[SOURCE DATA Boundary: Start]

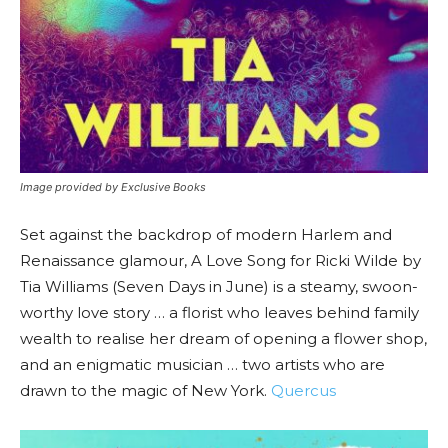
Image provided by Exclusive Books
Set against the backdrop of modern Harlem and
Renaissance glamour, A Love Song for Ricki Wilde by
Tia Williams (Seven Days in June) is a steamy, swoon-
worthy love story … a florist who leaves behind family
wealth to realise her dream of opening a flower shop,
and an enigmatic musician … two artists who are
drawn to the magic of New York.
Quercus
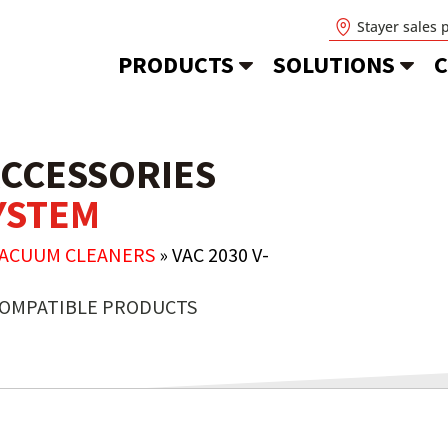
Stayer sales 
PRODUCTS
SOLUTIONS
C
CCESSORIES
SYSTEM
VACUUM CLEANERS
»
VAC 2030 V-
OMPATIBLE PRODUCTS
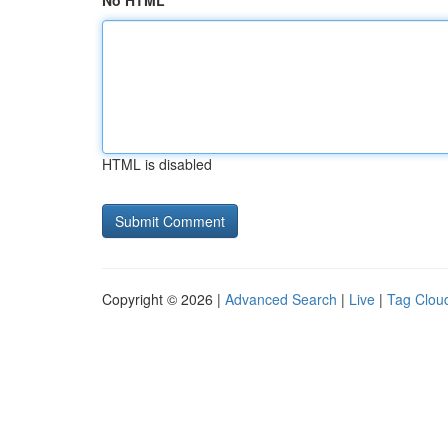
No HTML
HTML is disabled
Copyright © 2026 |
Advanced Search
|
Live
|
Tag Clou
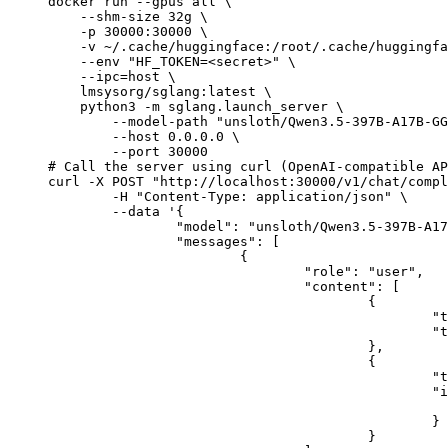
docker run --gpus all \

    --shm-size 32g \

    -p 30000:30000 \

    -v ~/.cache/huggingface:/root/.cache/huggingfa
    --env "HF_TOKEN=<secret>" \

    --ipc=host \

    lmsysorg/sglang:latest \

    python3 -m sglang.launch_server \

        --model-path "unsloth/Qwen3.5-397B-A17B-GG
        --host 0.0.0.0 \

        --port 30000

# Call the server using curl (OpenAI-compatible AP
curl -X POST "http://localhost:30000/v1/chat/compl
	-H "Content-Type: application/json" \

	--data '{

		"model": "unsloth/Qwen3.5-397B-A17B-GGUF",

		"messages": [

			{

				"role": "user",

				"content": [

					{

						"type": "text",

						"text": "Describe this image in one sentence."

					},

					{

						"type": "image_url",

						"image_url": {

							"url": "https://cdn.britannica.com/61/93061-050-99147DCE/Statue-of-Liberty-Island-New-Yo
						}

					}
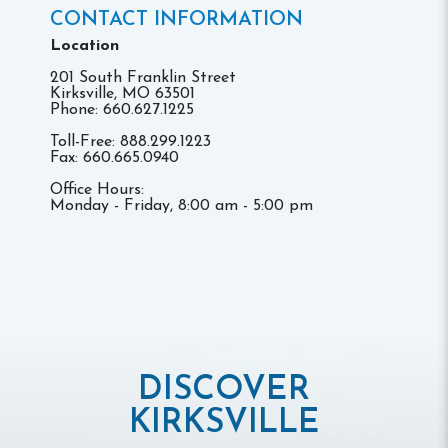
CONTACT INFORMATION
Location
201 South Franklin Street
Kirksville, MO 63501
Phone: 660.627.1225
Toll-Free: 888.299.1223
Fax: 660.665.0940
Office Hours:
Monday - Friday, 8:00 am - 5:00 pm
DISCOVER
KIRKSVILLE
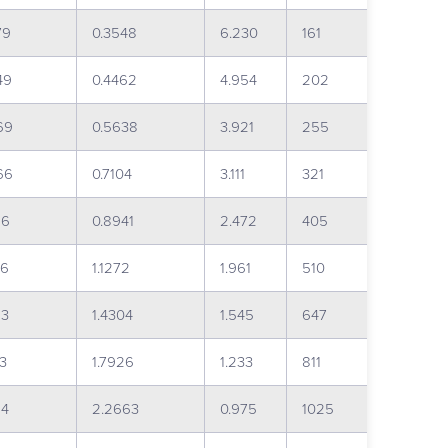
79
0.3548
6.230
161
49
0.4462
4.954
202
69
0.5638
3.921
255
66
0.7104
3.111
321
16
0.8941
2.472
405
36
1.1272
1.961
510
23
1.4304
1.545
647
73
1.7926
1.233
811
84
2.2663
0.975
1025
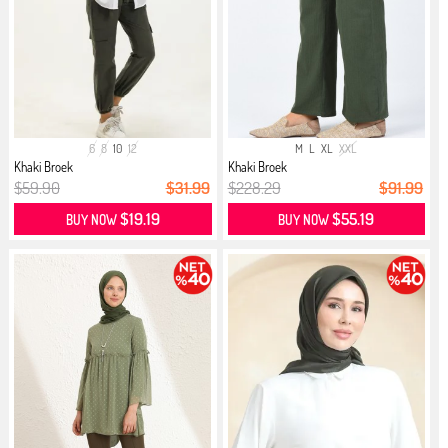
6
8
10
12
M
L
XL
XXL
Khaki Broek
Khaki Broek
$59.90
$31.99
$228.29
$91.99
$19.19
$55.19
BUY NOW
BUY NOW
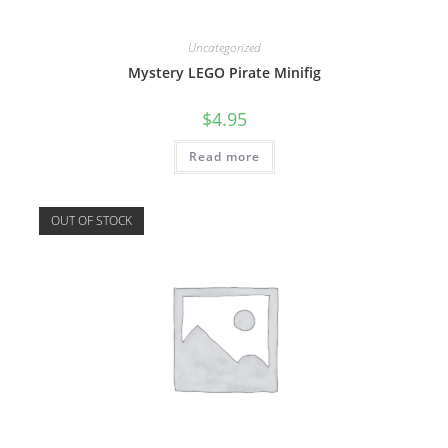
Uncategorized
Mystery LEGO Pirate Minifig
$
4.95
Read more
OUT OF STOCK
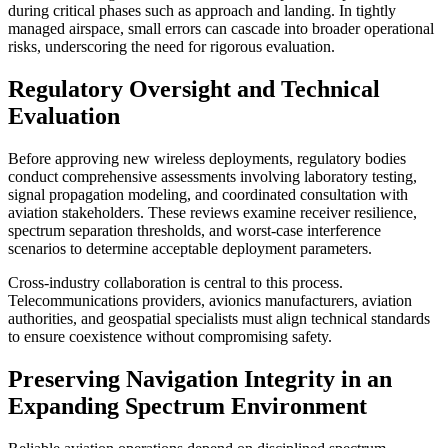
during critical phases such as approach and landing. In tightly
managed airspace, small errors can cascade into broader operational
risks, underscoring the need for rigorous evaluation.
Regulatory Oversight and Technical
Evaluation
Before approving new wireless deployments, regulatory bodies
conduct comprehensive assessments involving laboratory testing,
signal propagation modeling, and coordinated consultation with
aviation stakeholders. These reviews examine receiver resilience,
spectrum separation thresholds, and worst-case interference
scenarios to determine acceptable deployment parameters.
Cross-industry collaboration is central to this process.
Telecommunications providers, avionics manufacturers, aviation
authorities, and geospatial specialists must align technical standards
to ensure coexistence without compromising safety.
Preserving Navigation Integrity in an
Expanding Spectrum Environment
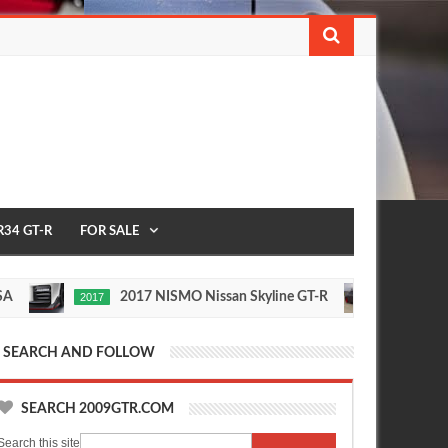
R34 GT-R
FOR SALE
2017 NISMO Nissan Skyline GT-R
235 
2017
1/2 MILE
ay
Nov
,
24,
0
0
16
2015
SEARCH AND FOLLOW
SEARCH 2009GTR.COM
Search this site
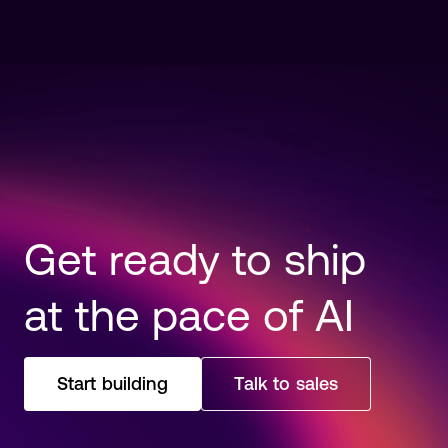
Read more
Get ready to ship
at the pace of AI
Start building
Talk to sales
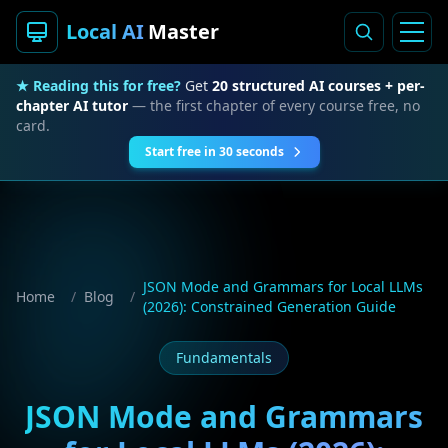
Local AI
Master
★ Reading this for free?
Get
20 structured AI courses + per-
chapter AI tutor
— the first chapter of every course free, no
card.
Start free in 30 seconds
JSON Mode and Grammars for Local LLMs
Home
/
Blog
/
(2026): Constrained Generation Guide
Fundamentals
JSON Mode and Grammars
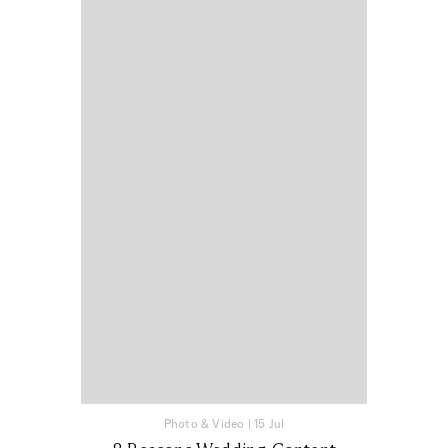
Photo & Video
|
15 Jul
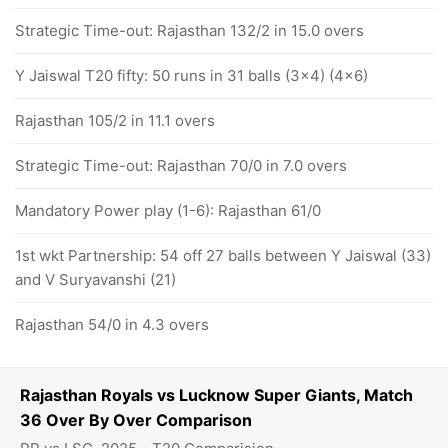
Strategic Time-out: Rajasthan 132/2 in 15.0 overs
Y Jaiswal T20 fifty: 50 runs in 31 balls (3x4) (4x6)
Rajasthan 105/2 in 11.1 overs
Strategic Time-out: Rajasthan 70/0 in 7.0 overs
Mandatory Power play (1-6): Rajasthan 61/0
1st wkt Partnership: 54 off 27 balls between Y Jaiswal (33)
and V Suryavanshi (21)
Rajasthan 54/0 in 4.3 overs
Rajasthan Royals vs Lucknow Super Giants, Match
36 Over By Over Comparison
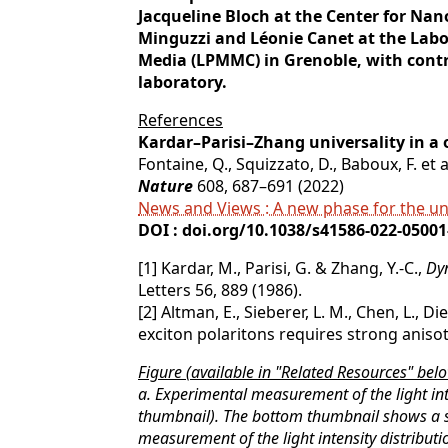
Jacqueline Bloch at the Center for Na
Minguzzi and Léonie Canet at the Labo
Media (LPMMC) in Grenoble, with cont
laboratory.
References
Kardar–Parisi–Zhang universality in a
Fontaine, Q., Squizzato, D., Baboux, F. et a
Nature
608, 687–691 (2022)
News and Views : A new phase for the un
DOI : doi.org/10.1038/s41586-022-05001
[1] Kardar, M., Parisi, G. & Zhang, Y.-C.,
Dyn
Letters 56, 889 (1986).
[2] Altman, E., Sieberer, L. M., Chen, L., D
exciton polaritons requires strong anisot
Figure (available in "Related Resources" belo
a. Experimental measurement of the light int
thumbnail). The bottom thumbnail shows a 
measurement of the light intensity distribut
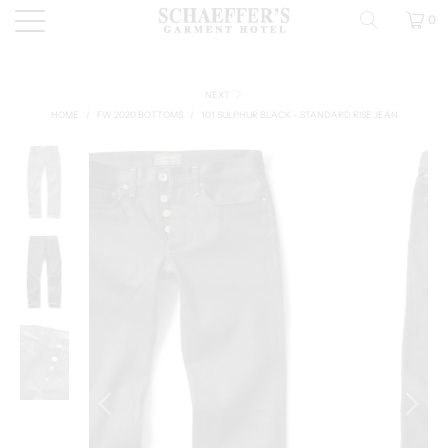
0
NEXT
HOME
/
FW 2020 BOTTOMS
/
101 SULPHUR BLACK - STANDARD RISE JEAN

[SOURCE DATA Boundary: End]

* [PROBLEM STATEMENT]
Copy word for word only the lines above from the one with "aviation stakeholders. These" through the one with "a. Experimental measurement of the light int". Leave pictures out.

* [TASK SOLUTION]
aviation stakeholders. These reviews examine receiver resilience,
spectrum separation thresholds, and worst-case interference
scenarios to determine acceptable deployment parameters.
Cross-industry collaboration is central to this process.
Telecommunications providers, avionics manufacturers, aviation
authorities, and geospatial specialists must align technical standards
to ensure coexistence without compromising safety.
Preserving Navigation Integrity in an
Expanding Spectrum Environment
R34 GT-R
FOR SALE
2017 NISMO Nissan Skyline GT-R
235 
2017
1/2 MILE
ay
Nov
,
24,
0
0
16
2015
SEARCH AND FOLLOW
SEARCH 2009GTR.COM
Search this site
Read more
Get ready to ship
at the pace of AI
Start building
Talk to sales
Local AI
Master
★ Reading this for free?
Get
20 structured AI courses + per-
chapter AI tutor
— the first chapter of every course free, no
card.
Start free in 30 seconds
JSON Mode and Grammars for Local LLMs
Home
/
Blog
/
(2026): Constrained Generation Guide
Fundamentals
JSON Mode and Grammars
Photo & Video
|
15 Jul
Strategic Time-out: Rajasthan 132/2 in 15.0 overs
Y Jaiswal T20 fifty: 50 runs in 31 balls (3x4) (4x6)
Rajasthan 105/2 in 11.1 overs
Strategic Time-out: Rajasthan 70/0 in 7.0 overs
Mandatory Power play (1-6): Rajasthan 61/0
1st wkt Partnership: 54 off 27 balls between Y Jaiswal (33)
and V Suryavanshi (21)
Rajasthan 54/0 in 4.3 overs
Rajasthan Royals vs Lucknow Super Giants, Match
36 Over By Over Comparison
Jacqueline Bloch at the Center for Na
Minguzzi and Léonie Canet at the Labo
Media (LPMMC) in Grenoble, with cont
laboratory.
References
Kardar–Parisi–Zhang universality in a
Fontaine, Q., Squizzato, D., Baboux, F. et a
Nature
608, 687–691 (2022)
News and Views : A new phase for the un
DOI : doi.org/10.1038/s41586-022-05001
[1] Kardar, M., Parisi, G. & Zhang, Y.-C.,
Dyn
Letters 56, 889 (1986).
[2] Altman, E., Sieberer, L. M., Chen, L., D
exciton polaritons requires strong anisot
Figure (available in "Related Resources" belo
a. Experimental measurement of the light int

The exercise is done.